Abrió los ojos de repente. El cansancio había desaparecido y rápidamente se puso de pie. No tenía idea de cuantas horas había dormido, y al mirar a la ventana de pared se dio cuenta que era de noche. Se preocupó. En toda su experiencia jamás había cometido error igual, se había perdido el funeral y debía rendir cuentas a la compañía encargada. Se vistió y salió casi al trote en dirección al cementerio. Estaba oscuro y un aire frío reinaba en el ambiente, eran aproximadamente las 7 de la noche y el ataúd debía estar aún allí, sin sepultura, y sin nadie encargado.

Cruzó la reja del cementerio y se dirigió hacia el lugar donde había estado el día anterior. Pero algo inesperado le sorprendió. Un hombre ya estaba allí; pudo verlo a lo lejos en el lugar exacto donde se encontraba la sepultura que él mismo había preparado. Tal vez era un ladrón, buscando algún cadáver para algún rito religioso. José le gritó, pero éste no pareció escucharle, se acercó aún más y repitió el grito, con el mismo resultado. En el cementerio reinaba un silencio pulcro, casi absoluto. José se acercó y extendió el brazo hacia el invasor, e intentó con sus manos arrugadas y llenas de cicatrices tocar al muchacho que se encontraba en su lugar. El movimiento fue en vano. Al recorrer la mano sobre el hombro del muchacho, ésta efectivamente se posó encima, pero José no sintió nada en ella. Por una fracción de segundo pensó que el muchacho giraría su cabeza, pero no fue así. El joven se encontraba, efectivamente realizando su trabajo. Estaba preparando el cemento y la arena que vertería sobre el ataúd, para luego, a los pocos días lapidarla. Trabajaba arduamente, y por un momento el muchacho dirigió su mirada en la posición exacta de José, pero al parecer éste no lo vio, lo ignoró por completo, como si éste no existiese. El muchacho siguió preparando la mezcla hasta finalizarla. Y justo antes del momento en que quedaría sepultado el cuerpo, cuando el cadáver del ser que se encontraba muerto en el ataúd quedara despedido de la superficie terrestre para emprender su viaje hacia el inframundo, el joven realizó lo que José mas temía.

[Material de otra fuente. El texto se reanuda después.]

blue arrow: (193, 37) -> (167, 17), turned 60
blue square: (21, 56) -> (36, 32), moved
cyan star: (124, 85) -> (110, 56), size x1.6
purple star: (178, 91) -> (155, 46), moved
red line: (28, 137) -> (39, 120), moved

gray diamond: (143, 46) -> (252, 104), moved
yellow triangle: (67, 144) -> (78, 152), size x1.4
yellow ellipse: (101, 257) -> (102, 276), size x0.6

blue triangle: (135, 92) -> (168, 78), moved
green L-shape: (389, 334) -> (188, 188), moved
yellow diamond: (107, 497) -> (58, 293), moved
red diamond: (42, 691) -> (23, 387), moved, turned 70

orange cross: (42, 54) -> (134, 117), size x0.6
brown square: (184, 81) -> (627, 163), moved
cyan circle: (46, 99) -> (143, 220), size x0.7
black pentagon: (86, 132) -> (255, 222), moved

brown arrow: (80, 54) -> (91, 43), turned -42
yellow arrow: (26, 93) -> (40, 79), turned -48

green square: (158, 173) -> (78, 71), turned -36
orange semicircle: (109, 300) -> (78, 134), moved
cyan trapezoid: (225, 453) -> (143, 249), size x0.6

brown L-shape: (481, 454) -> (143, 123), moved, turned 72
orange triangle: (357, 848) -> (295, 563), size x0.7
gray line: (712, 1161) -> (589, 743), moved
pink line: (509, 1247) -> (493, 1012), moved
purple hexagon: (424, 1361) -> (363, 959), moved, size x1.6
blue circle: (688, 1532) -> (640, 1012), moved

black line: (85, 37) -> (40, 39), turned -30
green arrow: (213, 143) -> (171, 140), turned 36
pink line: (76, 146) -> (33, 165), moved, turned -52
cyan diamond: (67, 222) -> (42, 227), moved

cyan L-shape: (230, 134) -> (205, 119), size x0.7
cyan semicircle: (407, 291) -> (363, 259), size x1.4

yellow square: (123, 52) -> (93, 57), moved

Se dirigió hacia el ataúd, con pasos pesados sobre la tierra húmeda. José se acercó a la tumba y llegó a él, el conocido olor a formaldehído y a muerte que tantos días de su vida había percibido. La puerta del ataúd hizo un leve crujido cuando el muchacho la levantó. Entonces ambos celadores contemplaron ante sí el cuerpo que se encontraba en la urna. Un hombre viejo, bastante arrugado, de unos 70 años de edad reposaba en el ataúd. Tenía el cabello cano y la piel blanca, una barba gris cubría su rostro y sus ojos estaban cerrados. El cadáver reposaba con una paz profunda, casi podría pensarse que se encontraba profundamente dormido. Entonces José pudo entender lo que ocurría, necesitó todos sus años de experiencia para darse cuenta de que lo que tenía ante sí era la imagen sin vida, de su propio cadáver.